Site icon The Truth About Guns

Clearwater Parking Lot ‘Stand Your Ground’ Shooter Convicted of Manslaughter

Drejka McGlockton shooting stand your ground manslaughter

Courtesy WFLA and YouTube

Previous Post
Next Post

You may remember the July, 2018 shooting of Markeis McGlockton in the parking lot of a convenience store in Clearwater, Florida. The shooting was caught by a security camera.

McGlockton had just come out of the store and found Michael Drejka confronting his girlfriend who was in his car at the time.

McGlockton pushed Drejka to the ground and Drejka then shot McGlockton to death with a .40 caliber GLOCK pistol.

Pinellas County Sheriff Bob Gaultieri had initially decided not to charge Drejka on the basis of Florida’s “stand your ground” law, claiming that the law prevented him from charing Drejka in the shooting.

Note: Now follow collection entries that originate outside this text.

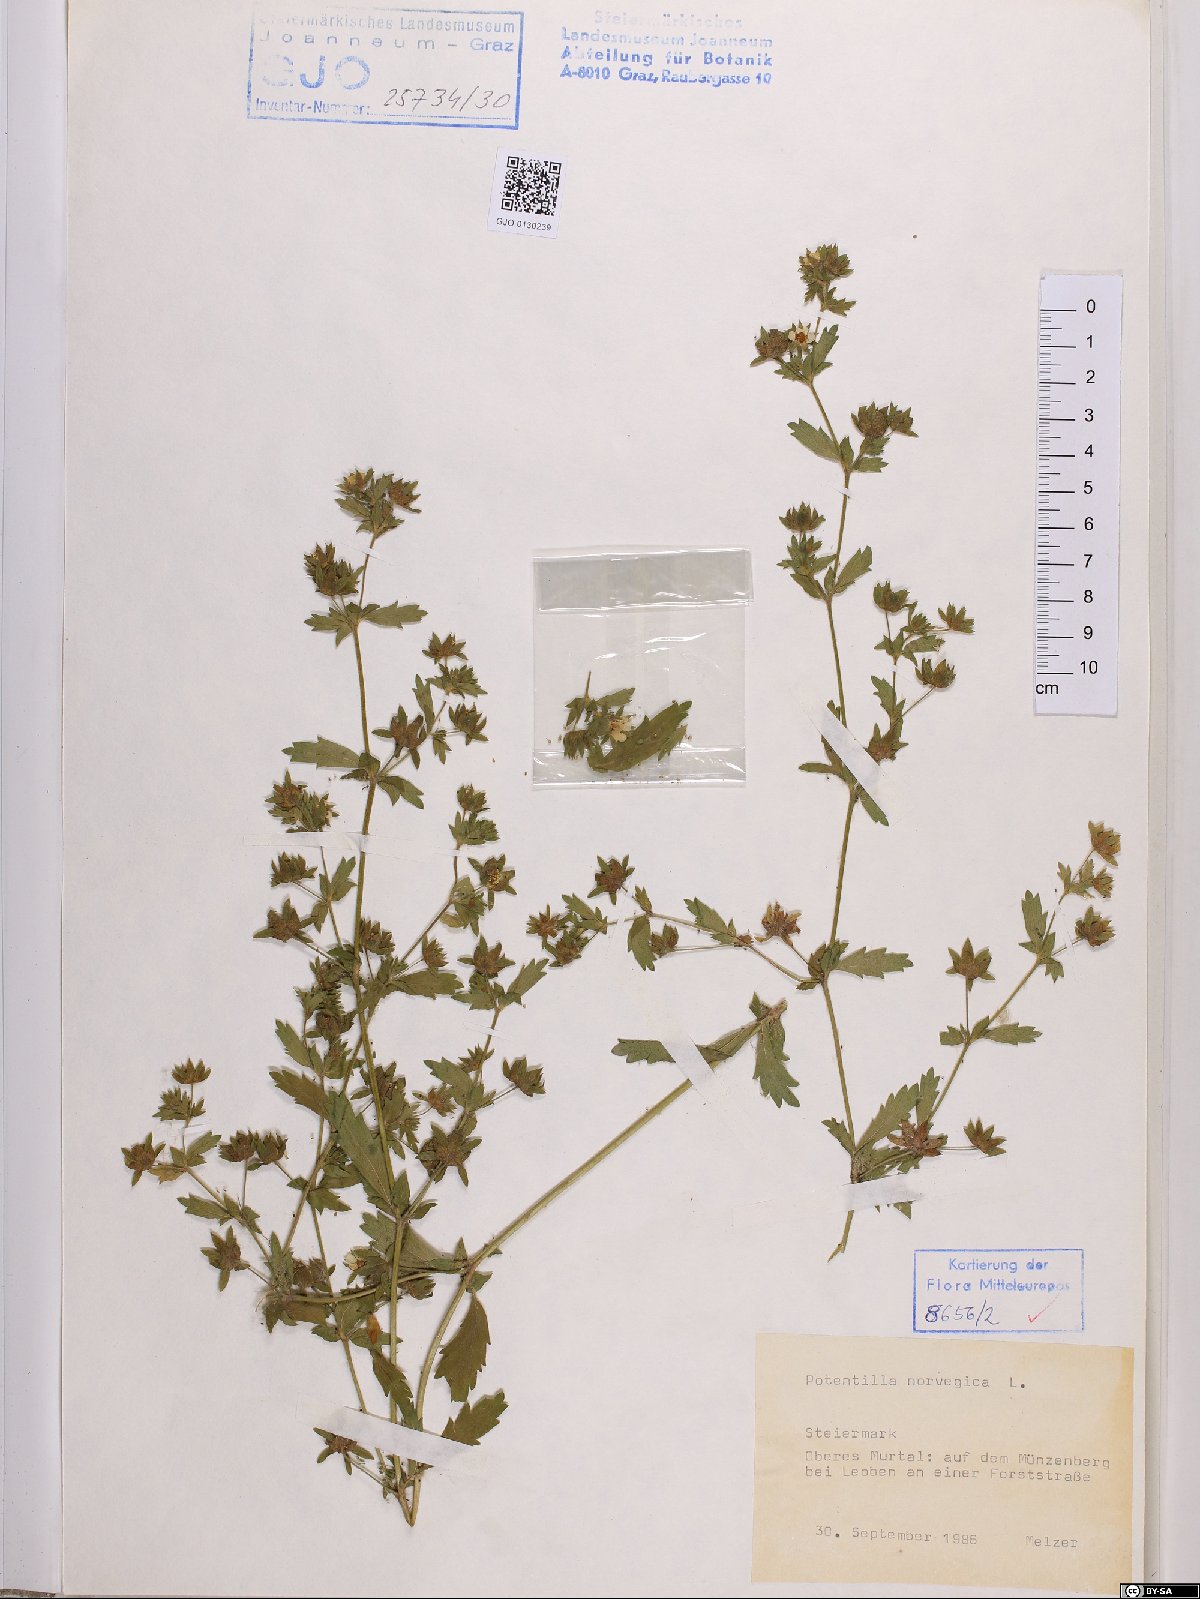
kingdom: Plantae
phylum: Tracheophyta
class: Magnoliopsida
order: Rosales
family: Rosaceae
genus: Potentilla
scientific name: Potentilla norvegica
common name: Ternate-leaved cinquefoil
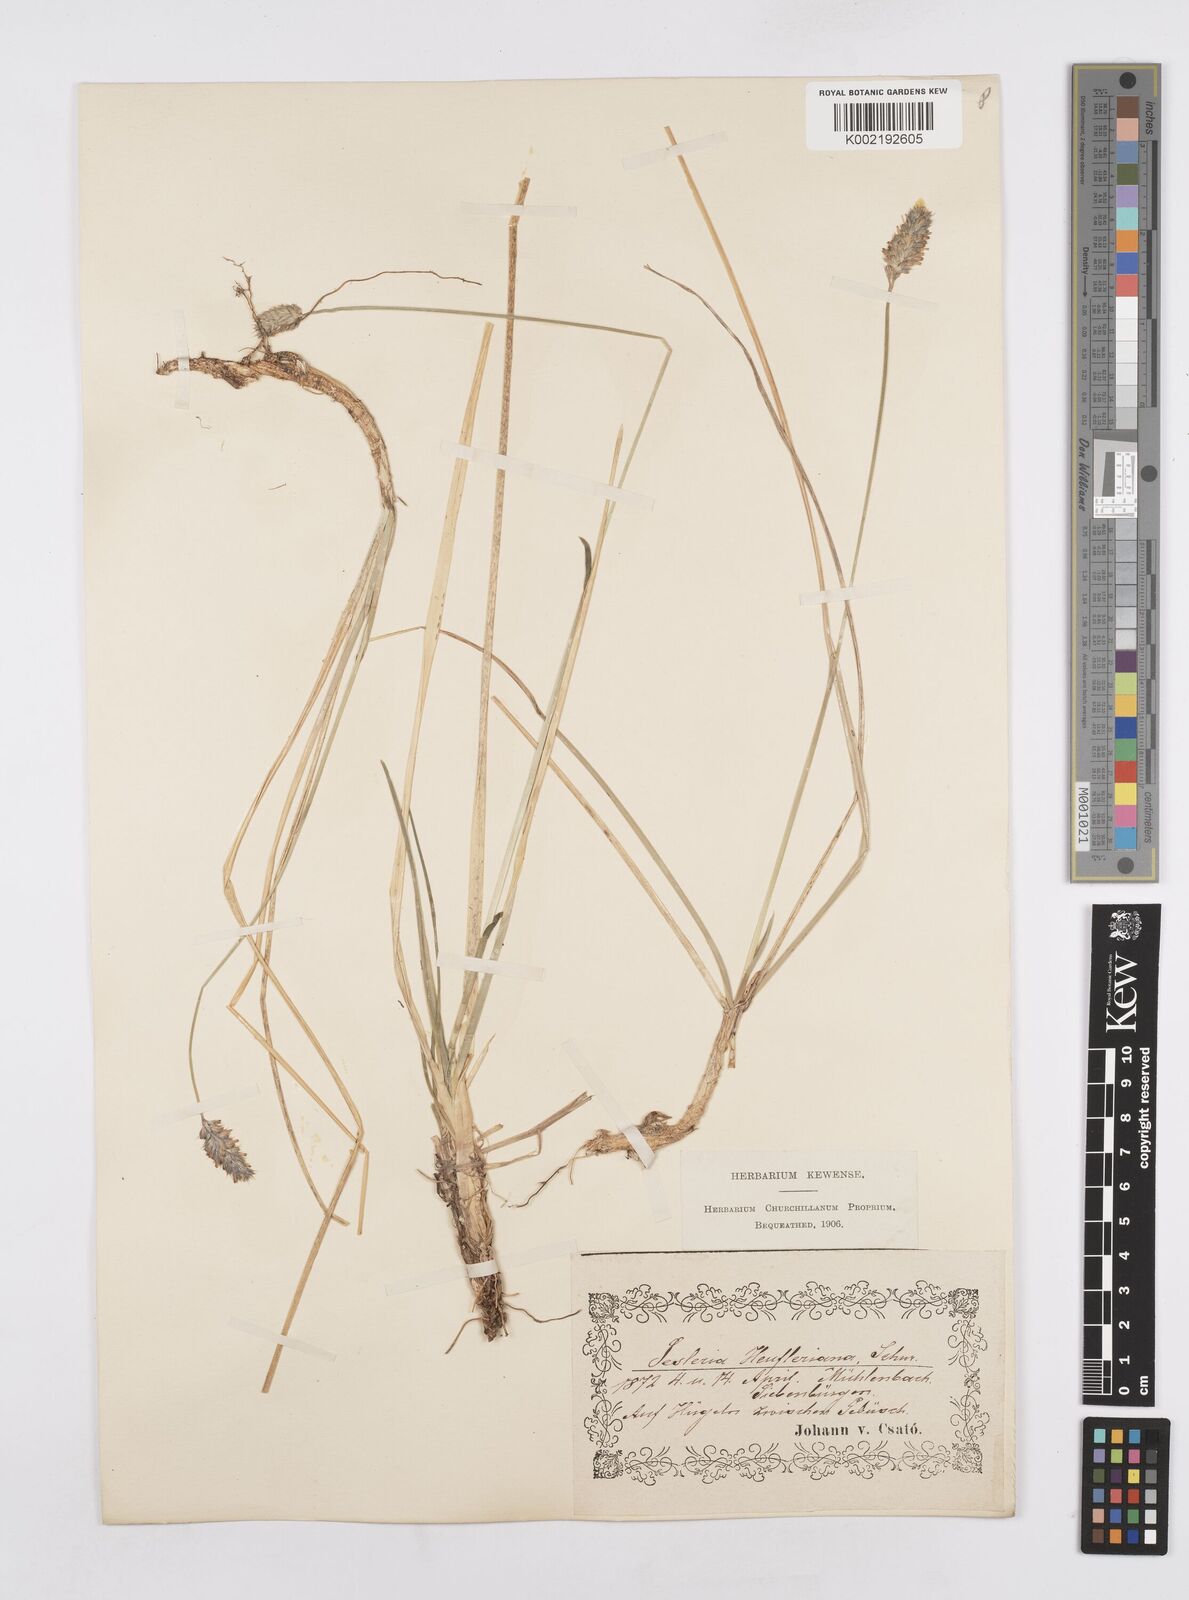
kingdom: Plantae
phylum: Tracheophyta
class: Liliopsida
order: Poales
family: Poaceae
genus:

That brought national attention to the case.

Pinellas county prosecutors, however, later issued a warrant for Drejka’s arrest and charged him with manslaughter.

Tonight, after a week-long trial, a jury found Drejka guilty of manslaughter in the shooting death of McGlockton.

As the Tampa Bay Times reports . . .

A jury found Michael Drejka guilty of manslaughter late Friday in the 2018 shooting death of Markeis McGlockton in a convenience store parking lot.

The conviction came after 6 ½ hours of deliberations by the jury of five men and one woman.

It was read aloud at 10:41 p.m. Drejka stared straight ahead, standing beside his lawyers. He could face up to 30 years in prison. …

The verdict concludes a week-long trial that wound through the argument, the shove and the shot on July 19, 2018, at the Circle A Food Store near Clearwater. Jurors heard from witnesses ranging from experts in toxicology and use-of-force to a man whom Drejka confronted five months earlier in the same parking lot. They also heard from McGlockton’s girlfriend, whom Drejka first approached the day of the shooting.

Drejka’s defense team argued that their client was in reasonable fear for his life and acted accordingly.

“He did what he thought he had to do, in the moment, in the split-second time, given that he was attacked,” Drejka attorney John Trevena said during his closing argument.

“You may not agree with the law. But you took an oath as a juror to uphold the law.”

That obviously wasn’t the way the jury saw it.